Even as the movements become faster and cover more ground, they come in flurries and subside into pockets of quiet. A latecomer (Caelyn Knight) enters with a rush. There’s a sudden banging sound like flotsam bumping a pier. Prancing around Andrieux, rotating him as she does so, she suddenly lays her cheek to his bent back, and he turns his head to nestle it against her neck. Meanwhile, in a corner, Agalie Vandamme jumps and hops again and again.

The dancers perform with wonderfully alert sobriety. Intent on their business, they seem to pick their way through tides and, with long, articulate limbs, explore invisible currents of air. Cunningham, I think, would be delighted.

Forsythe created Duo in 1996, when he was still the artistic director of Ballett Frankfurt. Like Beach Birds, the piece requires its performers to focus on the movement, without playing to the audience. But while Cunningham choreography often presents itself as something to be serenely explored and experienced by the dancers, this duet of Forsythe’s makes it plain that the performers (Dorothée Delabie and Amandine François on opening night) are executing demanding tasks that they must exert themselves to stay on top of. You could think of the cast of Beach Birds as tackling difficult tasks too, but deeper, almost magical qualities lurk in Cunningham’s material.

The costumes for Duo (by Forsythe) pit severity against sensuousness. The two women are dressed in black, and their hair is pinned up sleekly. They wear soft slippers and socks, but their legs are bare below their black trunks, and the top parts of their long-sleeved outfits are semi-transparent. In other words, their bare breasts are visible through this mesh armor. Thom Willems’s recorded piano music is very spare, the notes sweet, but Forsythe’s atmosphere is harsh: A high strip of white lights from the front of the house makes the stage look barren and dark at the back.

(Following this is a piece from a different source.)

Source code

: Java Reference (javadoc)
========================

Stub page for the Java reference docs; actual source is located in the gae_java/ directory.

The two women move in immaculate unison much of the time. There’s nothing soft or indecisive in what they do. It’s as if Forsythe had done some homework on a ballerina avatar, trying to see how he could twist or invert or stretch her traditional skills and make us see movement from unusual perspectives. Partway into their first phrase (repeated and later varied), the women fall backward into a sitting position and twist to lie crumpled on the floor; we’re invited to study their haunches. When they lift one leg high, it’s neither quite to the back in an arabesque, nor quite a side extension, but something between the two. As in Beach Birds, the movement comes in flurries and then subsides into calmness (sometimes the two recline like odalisques), but always you feel the rigor of the activity, and the women’s breath comes in audible rhythmic whooshes. Delabie and François cut paths every which way across the stage, as if they planned to carve it up and take parts of it away with them.